Pierre Boulez Saal - Klavierabend mit Leif Ove Andsnes
Seit mehreren Jahrzehnten ist der norwegische Pianist Leif Ove Andsnes einer der erfolgreichsten Pianisten überhaupt. Jetzt hat er im Berliner Pierre Boulez Saal sein Solo-Debüt gegeben und mit Geirr Tveitt einen hierzulande ziemlich unbekannten Komponisten ins Zentrum gerückt.

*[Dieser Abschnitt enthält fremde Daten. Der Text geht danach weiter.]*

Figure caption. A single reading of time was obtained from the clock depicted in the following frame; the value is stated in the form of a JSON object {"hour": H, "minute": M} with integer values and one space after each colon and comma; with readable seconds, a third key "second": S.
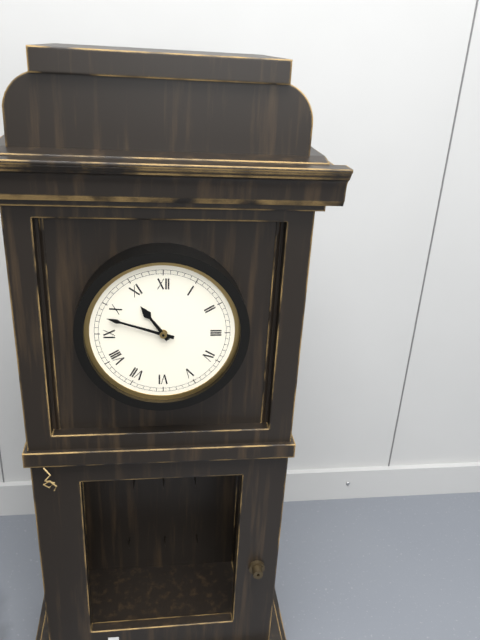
{"hour": 10, "minute": 48}
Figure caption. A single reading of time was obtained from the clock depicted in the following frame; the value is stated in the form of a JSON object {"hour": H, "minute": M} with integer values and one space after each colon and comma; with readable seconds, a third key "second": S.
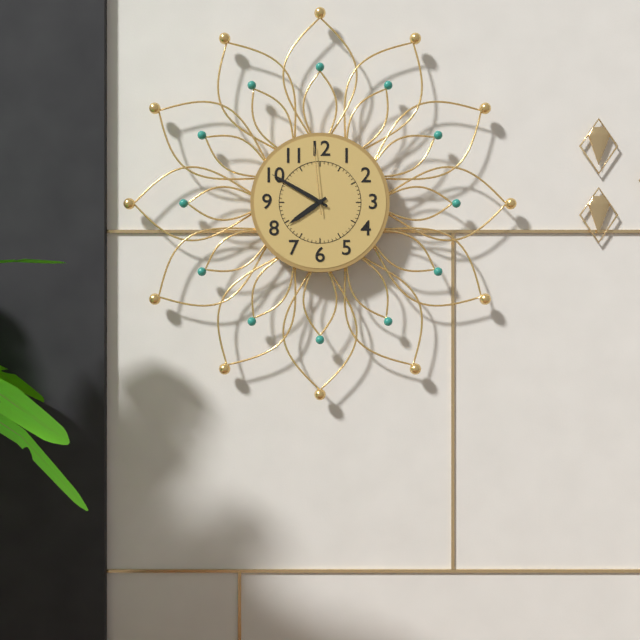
{"hour": 7, "minute": 50, "second": 59}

Geirr Tveitt, so Leif Ove Andsnes in seiner kurzen Einführung, ist in Norwegen kein Unbekannter – vor allem durch seine Arbeit mit norwegischer Folklore, aus der er einige Suiten zusammengestellt hat. Tveitt war ein sehr produktiver Komponist, musste dann aber erleben, wie achtzig Prozent seiner Manuskripte durch einen Brand in seinem Landhaus unrettbar vernichtet wurden. Ein entsetzlich tragisches Schicksal.
Ein bisschen Prokofjew
Eine gewisse Nähe zu Sergej Prokofjew, wie von Leif Ove Andsnes erwähnt, gibt es in der Musik von Geirr Tveitt durchaus. Das hat etwas Motorisches und Kantiges. Technisch ist die Sonate Nr. 29 extrem anspruchsvoll. Ein paar faszinierende Effekte gibt es, etwa wenn der Pianist den linken Unterarm auf die tiefen Tasten legt, sie stumm herunterdrückt und die dadurch ungedämpften Saiten mitklingen lässt – ein schöner Halleffekt.
Idealer Interpret
Wer nach Aufnahmen dieser Sonate im Netz sucht, findet nur minderwertige Qualität. Da ist hingegen Leif Ove Andsnes ein idealer Interpret für diese Musik. Wie er die unglaubliche Dynamik dieser Musik ernst nimmt, aber auch die melodischen Momente einfängt und sogar ein bisschen Eleganz hineinbringt, ist meisterlich.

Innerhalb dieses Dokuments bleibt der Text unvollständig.